A Macon businessman and former Trump administration official running for the U.S. Senate told the Reporter last week that he’s suspending his campaign to endorse Congressman Doug Collins.
Dr. Wayne Johnson of Macon said with polls giving three candidates, Republicans Kelly Loeffler, Collins and Democrat Rev. Raphael Warnock, the best chance to win, he’s doing what he can to ensure the seat stays in GOP hands.
“The responsible thing to do is to remove myself from the field and support an electable candidate,” said Johnson. “Being in the race I have gotten to know the candidates well and Doug is far and away the most qualified with his experience and temperament. He’s a devoted father and veteran from a hard-working middle class family. I’ve met him in D.C. and I know he’s a first-rate public servant.”
A Macon native, Johnson went to Mercer on an ROTC scholarship, spent four years in the Army and then had a successful career building and selling businesses, creating some 10,000 jobs over the past 40 years. Currently, he and his business partner own senior living centers in Macon, Milledgeville and Monroe, including The Gables in Macon.
In recent years he had taken an interest in higher education financing and earned a doctorate in the subject in 2016. As the Trump administration staffed up following his surprise win, education secretary Betsy Devos hired Johnson to oversee the sprawling $2 trillion college loan program. What he learned horrified him. Johnson said college debt is strangling American families by saddling them with debt for a degree that fails to give them the income they need to be repaid.

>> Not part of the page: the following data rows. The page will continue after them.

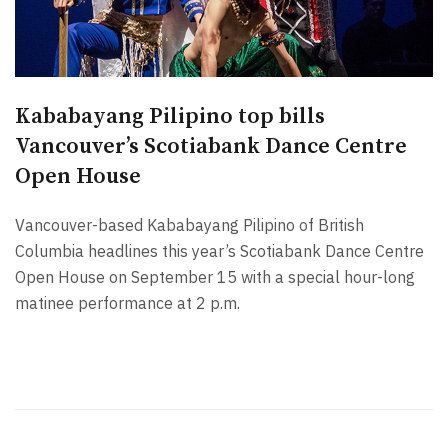
Kababayang Pilipino top bills
Vancouver’s Scotiabank Dance Centre
Open House
Vancouver-based Kababayang Pilipino of British
Columbia headlines this year’s Scotiabank Dance Centre
Open House on September 15 with a special hour-long
matinee performance at 2 p.m.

“It’s an abomination hiding in plain sight,” said Johnson. “There are untold horror stories. It’s causing people not to get married and a depression in the birthrate.”

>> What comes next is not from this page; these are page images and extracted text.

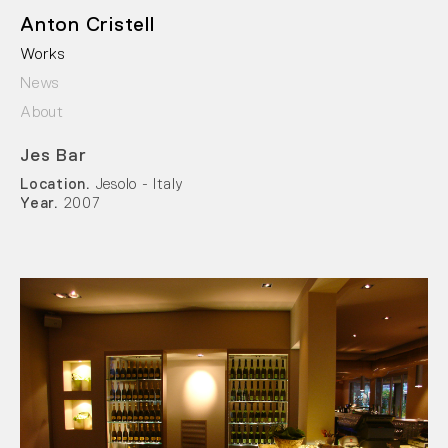
Anton Cristell
Works
News
About
Jes Bar
Location.
Jesolo - Italy
Year.
2007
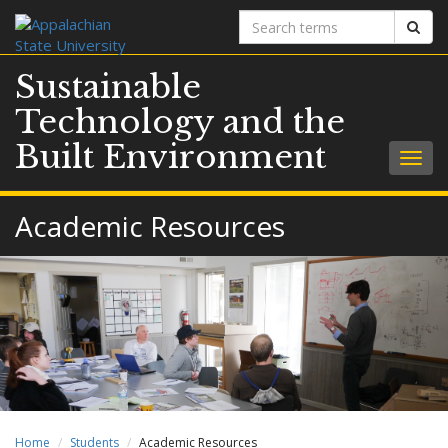
Search
Sear
terms
Sustainable
Technology and the
Built Environment
Togg
navig
Academic Resources
Home
Students
Academic Resources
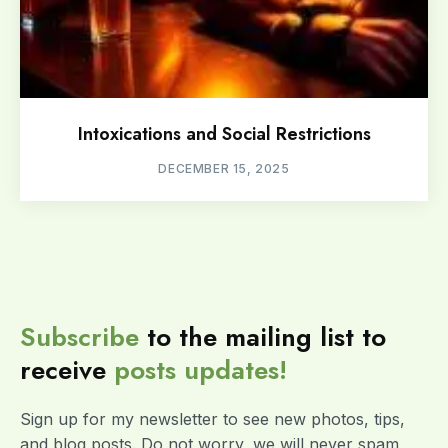
Intoxications and Social Restrictions
DECEMBER 15, 2025
Subscribe
to the mailing list to
receive
posts
updates!
Sign up for my newsletter to see new photos, tips,
and blog posts. Do not worry, we will never spam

So when Sen. Johnny Isakson resigned last year and Kemp asked for applications for his replacement, Johnson resigned from his job at the Department of Education and sent in his resume. Johnson said he learned in Washington that the only way to change the fiasco of college debt was to become an expert in the issue and win a seat in Congress.
Johnson said he had funded his own campaign pouring $150,000 into it, largely to spread the word about the calamity of college debt. He said it’s not just affected young people because many grandparents are co-signing college loans for their kids and wind up being saddled with the debt.
Johnson said he wants people to realize if they can get out of school debt-free, it gives them a running start in wealth creation.
Alas, Johnson couldn’t compete with the high profile campaigns of Collins, the congressman who often appeared on Fox News, and Loeffler, the incumbent appointed by Kemp.
He noted that Loeffler, whose husband owns the New York Stock Exchange, is outspending Collins 50 to 1 and plans to spend $20 million in the race. But he notes that whoever wins will only serve the final two years of Isakson’s term, perhaps giving him another shot in 2022.